Would you transcribe word for word every line from the one containing "Cara Efektif Membakar Lemak Tubuh dengan" to the end of the data, both ends included, and leave out the rest?

|---|

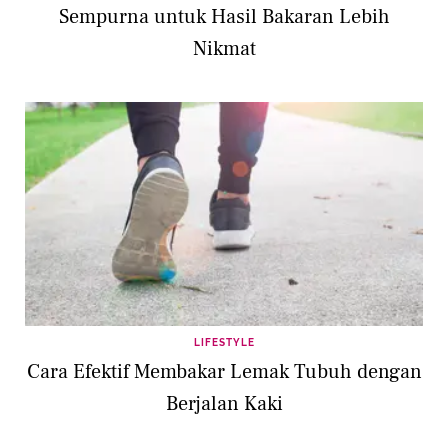
Sempurna untuk Hasil Bakaran Lebih
Nikmat
LIFESTYLE
Cara Efektif Membakar Lemak Tubuh dengan
Berjalan Kaki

|---|

§ **WRITTEN SOLUTION**
Cara Efektif Membakar Lemak Tubuh dengan
Berjalan Kaki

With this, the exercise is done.